The Marines of Fox Company agree; they talk of driving through the old city without having a shot fired at them. But Fallujah is thoroughly occupied. Iraqi police and Army take second stage to the Americans, who aren’t shy about showing their presence, in contrast to Baghdad where U.S. patrols are almost scarce these days until you get near major installations such as the airport or the Green Zone. The Iraqis aren’t prepared to take over security operations yet, and it will likely be years before they can. Is a thorough occupation what it’s going to take to pacify the restive cities of the Sunni heartland?
*Saturday, October 29, 2005*
It’s still dark when the Marines of 3rd platoon, Fox Company starts out. The idea is to get a jump on their quarry, the leader of a mortar team that has been peppering Fox Company’s base, Camp Delta just south of al-Karmah. The air is cool on the skin and the sun brightens the sky from the direction of Baghdad. Ahead, date palms are black against the indigo sky, and lush greenery of reeds, cottontails, rice, dates and olive trees line the dirt roads.
3rd Platoon takes it easy. The commander, Lt. Anthony Carter of Endicolt, N.Y., doesn’t believe in the brute force method of cordon-and-knock. It’s easier — and more — effective to take a more discreet and polite approach, he says. Whereas the U.S. Army excels are roaring up in humvees, soldiers piling out and putting on a show of force, Carter’s Marines instead walk up to the house where they believe Ali Muhammad Saed, the mortar team leader, is living.

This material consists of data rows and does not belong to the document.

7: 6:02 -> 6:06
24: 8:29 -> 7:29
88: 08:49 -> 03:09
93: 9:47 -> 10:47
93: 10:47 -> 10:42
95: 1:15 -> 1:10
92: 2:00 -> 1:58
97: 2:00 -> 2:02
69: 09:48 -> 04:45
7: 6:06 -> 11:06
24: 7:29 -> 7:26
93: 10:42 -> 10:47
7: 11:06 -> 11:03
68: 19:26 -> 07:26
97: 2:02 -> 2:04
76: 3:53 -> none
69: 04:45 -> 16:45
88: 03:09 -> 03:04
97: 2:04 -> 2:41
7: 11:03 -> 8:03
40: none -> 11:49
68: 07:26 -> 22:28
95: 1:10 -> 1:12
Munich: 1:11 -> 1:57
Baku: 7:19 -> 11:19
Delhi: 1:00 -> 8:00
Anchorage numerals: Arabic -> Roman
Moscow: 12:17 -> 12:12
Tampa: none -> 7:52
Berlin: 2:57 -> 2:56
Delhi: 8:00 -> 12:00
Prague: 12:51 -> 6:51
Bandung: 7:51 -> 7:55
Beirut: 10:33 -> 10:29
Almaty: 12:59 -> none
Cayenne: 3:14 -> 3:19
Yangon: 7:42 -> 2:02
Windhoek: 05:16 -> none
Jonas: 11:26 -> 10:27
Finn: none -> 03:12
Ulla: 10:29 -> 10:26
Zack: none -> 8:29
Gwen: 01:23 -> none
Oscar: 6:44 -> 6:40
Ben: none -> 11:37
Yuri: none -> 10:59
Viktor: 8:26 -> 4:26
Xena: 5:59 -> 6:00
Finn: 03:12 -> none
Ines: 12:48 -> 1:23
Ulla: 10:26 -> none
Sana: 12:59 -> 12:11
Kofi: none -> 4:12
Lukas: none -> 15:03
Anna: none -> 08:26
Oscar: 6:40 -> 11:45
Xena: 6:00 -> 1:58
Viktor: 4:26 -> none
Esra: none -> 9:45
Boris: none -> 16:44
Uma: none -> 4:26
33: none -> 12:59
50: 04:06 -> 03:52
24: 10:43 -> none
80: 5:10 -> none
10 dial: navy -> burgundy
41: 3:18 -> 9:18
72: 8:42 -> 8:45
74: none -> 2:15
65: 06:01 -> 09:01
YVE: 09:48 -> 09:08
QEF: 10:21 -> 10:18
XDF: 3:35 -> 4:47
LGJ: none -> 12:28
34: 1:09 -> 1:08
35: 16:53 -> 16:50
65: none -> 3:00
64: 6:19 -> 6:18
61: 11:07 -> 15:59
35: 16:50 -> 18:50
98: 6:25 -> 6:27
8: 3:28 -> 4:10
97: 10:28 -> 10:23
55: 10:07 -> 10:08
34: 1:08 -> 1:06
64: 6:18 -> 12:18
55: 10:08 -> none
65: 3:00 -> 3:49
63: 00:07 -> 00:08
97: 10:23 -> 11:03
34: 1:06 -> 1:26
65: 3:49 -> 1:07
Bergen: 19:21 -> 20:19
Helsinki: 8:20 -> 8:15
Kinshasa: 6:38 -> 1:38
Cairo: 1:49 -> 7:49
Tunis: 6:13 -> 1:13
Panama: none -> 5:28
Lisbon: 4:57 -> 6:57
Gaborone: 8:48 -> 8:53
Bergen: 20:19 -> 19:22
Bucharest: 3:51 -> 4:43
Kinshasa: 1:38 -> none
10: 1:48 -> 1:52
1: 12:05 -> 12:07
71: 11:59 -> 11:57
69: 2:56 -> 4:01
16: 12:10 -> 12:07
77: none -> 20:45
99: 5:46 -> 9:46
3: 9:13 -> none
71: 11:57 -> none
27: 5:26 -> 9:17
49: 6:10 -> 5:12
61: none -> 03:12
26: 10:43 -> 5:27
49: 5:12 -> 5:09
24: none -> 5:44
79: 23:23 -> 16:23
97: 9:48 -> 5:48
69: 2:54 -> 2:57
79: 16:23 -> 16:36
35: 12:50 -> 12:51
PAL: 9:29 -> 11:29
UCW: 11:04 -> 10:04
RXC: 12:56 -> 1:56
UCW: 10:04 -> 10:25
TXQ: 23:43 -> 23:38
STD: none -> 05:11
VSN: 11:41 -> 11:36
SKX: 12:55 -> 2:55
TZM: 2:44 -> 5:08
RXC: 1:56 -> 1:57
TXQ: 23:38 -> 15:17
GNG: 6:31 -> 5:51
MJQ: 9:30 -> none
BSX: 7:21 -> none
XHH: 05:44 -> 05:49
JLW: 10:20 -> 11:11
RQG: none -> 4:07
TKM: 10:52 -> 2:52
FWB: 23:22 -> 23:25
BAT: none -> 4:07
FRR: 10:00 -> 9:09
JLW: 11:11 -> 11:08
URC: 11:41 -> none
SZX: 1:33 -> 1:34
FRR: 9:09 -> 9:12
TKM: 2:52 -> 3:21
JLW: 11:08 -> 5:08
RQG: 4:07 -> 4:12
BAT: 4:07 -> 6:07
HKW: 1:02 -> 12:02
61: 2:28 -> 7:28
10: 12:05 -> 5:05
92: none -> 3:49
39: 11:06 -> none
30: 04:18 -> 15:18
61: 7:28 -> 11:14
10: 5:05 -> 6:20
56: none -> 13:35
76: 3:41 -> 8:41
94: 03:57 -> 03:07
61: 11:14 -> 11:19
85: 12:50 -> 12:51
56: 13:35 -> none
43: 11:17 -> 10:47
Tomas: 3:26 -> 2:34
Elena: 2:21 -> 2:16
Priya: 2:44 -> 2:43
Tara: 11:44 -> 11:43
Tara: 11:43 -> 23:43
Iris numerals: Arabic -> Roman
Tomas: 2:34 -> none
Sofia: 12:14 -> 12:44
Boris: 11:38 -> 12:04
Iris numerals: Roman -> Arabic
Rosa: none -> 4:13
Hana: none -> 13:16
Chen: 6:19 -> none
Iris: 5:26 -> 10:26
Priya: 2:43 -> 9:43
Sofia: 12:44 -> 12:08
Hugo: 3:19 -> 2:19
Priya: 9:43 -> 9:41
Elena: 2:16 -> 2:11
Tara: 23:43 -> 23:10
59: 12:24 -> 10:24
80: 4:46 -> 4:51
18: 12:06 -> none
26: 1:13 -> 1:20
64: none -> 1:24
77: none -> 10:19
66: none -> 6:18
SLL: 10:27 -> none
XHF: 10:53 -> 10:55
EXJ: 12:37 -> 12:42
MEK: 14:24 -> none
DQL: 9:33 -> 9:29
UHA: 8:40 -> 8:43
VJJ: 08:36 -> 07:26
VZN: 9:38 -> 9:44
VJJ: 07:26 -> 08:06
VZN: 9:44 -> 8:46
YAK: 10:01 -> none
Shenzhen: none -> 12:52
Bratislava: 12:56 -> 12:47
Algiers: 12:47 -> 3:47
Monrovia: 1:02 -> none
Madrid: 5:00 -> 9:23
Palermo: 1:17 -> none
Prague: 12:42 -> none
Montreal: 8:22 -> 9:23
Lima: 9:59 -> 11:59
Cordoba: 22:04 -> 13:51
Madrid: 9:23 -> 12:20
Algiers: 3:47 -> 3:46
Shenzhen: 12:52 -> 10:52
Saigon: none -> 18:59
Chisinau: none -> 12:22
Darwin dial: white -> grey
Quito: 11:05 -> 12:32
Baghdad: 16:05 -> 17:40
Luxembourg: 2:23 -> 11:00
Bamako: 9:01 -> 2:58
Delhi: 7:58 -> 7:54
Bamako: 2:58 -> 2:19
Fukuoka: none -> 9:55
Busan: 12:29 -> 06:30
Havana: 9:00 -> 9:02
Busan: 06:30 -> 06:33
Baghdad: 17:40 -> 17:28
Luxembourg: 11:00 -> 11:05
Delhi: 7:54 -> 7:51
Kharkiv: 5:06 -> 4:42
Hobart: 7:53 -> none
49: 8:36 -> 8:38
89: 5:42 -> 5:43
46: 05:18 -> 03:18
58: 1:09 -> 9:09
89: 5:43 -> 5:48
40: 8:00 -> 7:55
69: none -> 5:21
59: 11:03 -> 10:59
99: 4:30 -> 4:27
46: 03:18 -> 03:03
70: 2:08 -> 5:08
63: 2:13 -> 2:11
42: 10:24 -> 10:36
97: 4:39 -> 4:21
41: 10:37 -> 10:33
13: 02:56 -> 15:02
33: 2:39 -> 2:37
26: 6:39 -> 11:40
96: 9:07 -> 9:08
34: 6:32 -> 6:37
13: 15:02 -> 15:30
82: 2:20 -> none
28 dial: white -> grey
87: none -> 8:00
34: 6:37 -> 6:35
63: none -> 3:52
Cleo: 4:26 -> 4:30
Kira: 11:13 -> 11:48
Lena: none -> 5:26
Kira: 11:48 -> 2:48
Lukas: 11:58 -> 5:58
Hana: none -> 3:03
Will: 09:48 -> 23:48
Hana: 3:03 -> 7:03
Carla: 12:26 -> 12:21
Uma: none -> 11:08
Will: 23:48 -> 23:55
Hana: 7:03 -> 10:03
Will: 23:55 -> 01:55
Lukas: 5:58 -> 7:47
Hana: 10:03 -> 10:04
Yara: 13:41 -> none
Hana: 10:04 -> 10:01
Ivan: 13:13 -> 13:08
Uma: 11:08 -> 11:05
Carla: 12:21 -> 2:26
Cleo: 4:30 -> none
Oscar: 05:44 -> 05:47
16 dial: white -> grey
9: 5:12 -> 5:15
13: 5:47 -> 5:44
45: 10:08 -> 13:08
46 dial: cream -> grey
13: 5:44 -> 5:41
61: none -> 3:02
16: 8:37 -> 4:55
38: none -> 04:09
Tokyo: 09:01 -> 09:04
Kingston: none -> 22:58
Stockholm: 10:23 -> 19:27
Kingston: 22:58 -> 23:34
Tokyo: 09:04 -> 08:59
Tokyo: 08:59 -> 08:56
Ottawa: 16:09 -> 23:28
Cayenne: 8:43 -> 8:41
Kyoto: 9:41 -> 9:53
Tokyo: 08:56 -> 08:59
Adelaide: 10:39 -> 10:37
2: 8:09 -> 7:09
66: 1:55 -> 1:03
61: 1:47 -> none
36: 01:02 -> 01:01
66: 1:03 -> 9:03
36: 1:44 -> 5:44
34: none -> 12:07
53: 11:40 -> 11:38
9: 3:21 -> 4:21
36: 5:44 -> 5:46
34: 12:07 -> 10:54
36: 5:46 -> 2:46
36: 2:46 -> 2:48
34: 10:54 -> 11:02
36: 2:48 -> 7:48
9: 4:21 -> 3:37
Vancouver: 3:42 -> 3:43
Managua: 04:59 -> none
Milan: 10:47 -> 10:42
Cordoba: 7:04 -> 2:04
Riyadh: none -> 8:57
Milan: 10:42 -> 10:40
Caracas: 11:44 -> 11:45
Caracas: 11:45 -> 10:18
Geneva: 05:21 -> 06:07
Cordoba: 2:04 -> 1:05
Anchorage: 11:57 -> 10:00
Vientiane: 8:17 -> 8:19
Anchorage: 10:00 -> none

They’re in luck. He’s out front fiddling with his orange-and-white taxi. He doesn’t seem surprised to see him and sits quietly while Carter orders all other military-age men in the immediate neighborhood to be rounded up and brought to Saed’s house. Soon enough, three men and two boys are brought over and they all squat on the porch of the house. It’s possibly the most peaceful and respectful raid in Iraq’s history.
“The days of just running in the house are over,” Carter says. “If you flash-bang every house, you’re not making many friends.”
Saed’s capture is a lucky break, and maybe it will help. Because these days, Fox Company has been catching hell from insurgents who have been pushed out of the city of Fallujah and into the surrounding countryside since U.S. forces wrested the city from insurgent control last November. While direct engagements are rare — the Marines always win and the insurgents know it — IEDs and suicide car bombs are taking a toll on Fox Company. Since their deployment in July, the 2-2 has had 12 Marines killed. Fox company has nine guys out wounded and Carter’s 3rd Platoon has had 6 purple hearts awarded — out of a force of 37 guys. Only one of 3rd Platoon’s awards came from being shot. The rest have come from IEDs and car bombs. So numerous are incoming mortar attacks on Camp Delta that body armor and helmets are required anytime a Marine goes outside a building.
“It’s not more violent,” says Lance Cpl. Thomas Cummings, 21, of Horicon, Wisc. “But what is violent is more intense.”
This wasn’t supposed to happen. As the political process moved forward, embassy officials said all year, the violence should decrease. There would be a coupling in increased Sunni participation and a decrease in violence. But most of the injuries that have befallen 3rd Platoon, says Lt. Carter, have occurred since the Oct. 15 referendum.
Just two hours later, the nearby boom of an IED followed by the rattling of gunfire were a late coda his remarks. An ambush, somewhere. Someone else was catching it today.